Rather, by implication, he is saying the whole discussion is a bit warped. That many, on both sides, have emphasized abortion as a single issue, and not as a reality which is treated comprehensively by a right ordering of one’s principles. Any organization focused on a single issue is missing the point even as they try to make it. Francis simply acknowledges that Catholics, by their faith, ought to know better.
Indeed, the well-catechized Catholic rests upon an expansive understanding of moral issues, which confidently takes up the cause of the unborn among many others. One thinks of euthanasia, and the death penalty, and war, and sex, and poverty quite readily for their strong, tensile connections to the unborn.
It’s even more impressive than that: One realizes, when he examines the moral edifice of the Church, that the significance of all moral issues is brought to bear on each moral issue. Failing to do otherwise is like drawing a human face with only one eye, or spanning a river then cutting the rope bridge anyplace along the way. Something is missing, and it turns out to be integral to the whole.

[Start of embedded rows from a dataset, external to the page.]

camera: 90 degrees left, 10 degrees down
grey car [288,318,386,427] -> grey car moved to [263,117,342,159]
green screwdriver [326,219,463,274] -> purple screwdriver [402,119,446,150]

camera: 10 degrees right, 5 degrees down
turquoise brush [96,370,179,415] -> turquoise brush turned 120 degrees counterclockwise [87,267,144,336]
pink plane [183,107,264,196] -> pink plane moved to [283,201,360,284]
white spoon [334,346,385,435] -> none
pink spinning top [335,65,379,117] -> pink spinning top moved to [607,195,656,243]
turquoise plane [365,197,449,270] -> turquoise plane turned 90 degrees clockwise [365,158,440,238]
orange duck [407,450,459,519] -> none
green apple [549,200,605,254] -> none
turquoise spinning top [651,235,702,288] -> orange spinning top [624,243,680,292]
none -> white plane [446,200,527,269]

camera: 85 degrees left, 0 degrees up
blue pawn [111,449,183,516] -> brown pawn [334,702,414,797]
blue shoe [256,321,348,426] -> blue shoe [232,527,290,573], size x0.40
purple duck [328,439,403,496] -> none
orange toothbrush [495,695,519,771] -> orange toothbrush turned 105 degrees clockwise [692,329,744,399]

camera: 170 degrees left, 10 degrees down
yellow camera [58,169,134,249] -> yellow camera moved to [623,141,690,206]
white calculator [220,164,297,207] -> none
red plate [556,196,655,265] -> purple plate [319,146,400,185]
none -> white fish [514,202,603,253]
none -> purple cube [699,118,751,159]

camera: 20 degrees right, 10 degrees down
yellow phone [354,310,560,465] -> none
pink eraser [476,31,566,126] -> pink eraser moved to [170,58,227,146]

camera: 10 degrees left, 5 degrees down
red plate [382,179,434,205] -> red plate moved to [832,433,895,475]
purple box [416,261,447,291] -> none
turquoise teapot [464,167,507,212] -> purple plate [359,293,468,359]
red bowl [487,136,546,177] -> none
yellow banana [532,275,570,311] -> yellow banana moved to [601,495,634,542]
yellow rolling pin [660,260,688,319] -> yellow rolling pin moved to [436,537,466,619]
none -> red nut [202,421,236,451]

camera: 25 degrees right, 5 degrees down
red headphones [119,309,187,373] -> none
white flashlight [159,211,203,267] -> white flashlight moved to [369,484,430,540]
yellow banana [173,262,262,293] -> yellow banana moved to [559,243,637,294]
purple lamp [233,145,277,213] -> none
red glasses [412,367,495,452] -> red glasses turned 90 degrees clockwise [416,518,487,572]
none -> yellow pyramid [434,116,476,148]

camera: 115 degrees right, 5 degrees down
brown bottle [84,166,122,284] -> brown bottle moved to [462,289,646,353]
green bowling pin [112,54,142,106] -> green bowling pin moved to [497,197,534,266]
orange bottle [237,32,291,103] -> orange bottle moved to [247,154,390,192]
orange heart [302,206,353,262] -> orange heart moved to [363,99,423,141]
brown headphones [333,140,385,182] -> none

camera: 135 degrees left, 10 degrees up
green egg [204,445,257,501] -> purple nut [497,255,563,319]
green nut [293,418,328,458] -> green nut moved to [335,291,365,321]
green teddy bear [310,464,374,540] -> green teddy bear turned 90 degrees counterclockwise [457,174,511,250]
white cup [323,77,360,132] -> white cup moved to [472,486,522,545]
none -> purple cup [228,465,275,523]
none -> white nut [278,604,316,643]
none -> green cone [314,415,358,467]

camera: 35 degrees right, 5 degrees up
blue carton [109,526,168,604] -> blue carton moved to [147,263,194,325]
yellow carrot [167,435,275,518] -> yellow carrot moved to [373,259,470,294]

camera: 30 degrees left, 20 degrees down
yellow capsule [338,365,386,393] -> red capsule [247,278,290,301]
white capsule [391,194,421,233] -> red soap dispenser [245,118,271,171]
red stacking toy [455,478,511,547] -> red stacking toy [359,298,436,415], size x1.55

When you have a complete human face, you realize the entire beauty of that face is somehow embedded even in a single eye; when you have a complete web, you realize the strength of the whole web lies at every point. Even the furthest flung end is lending strength to it.
Such is context. So let us begin: I aim, primarily, to give you a sense of that moral edifice which guides and supports the Church’s teaching on the unborn. I hope, furthermore, that you will be persuaded of its truth, elegance, and breadth.
At bottom, I plead – I beg you – to spare the life of the most vulnerable.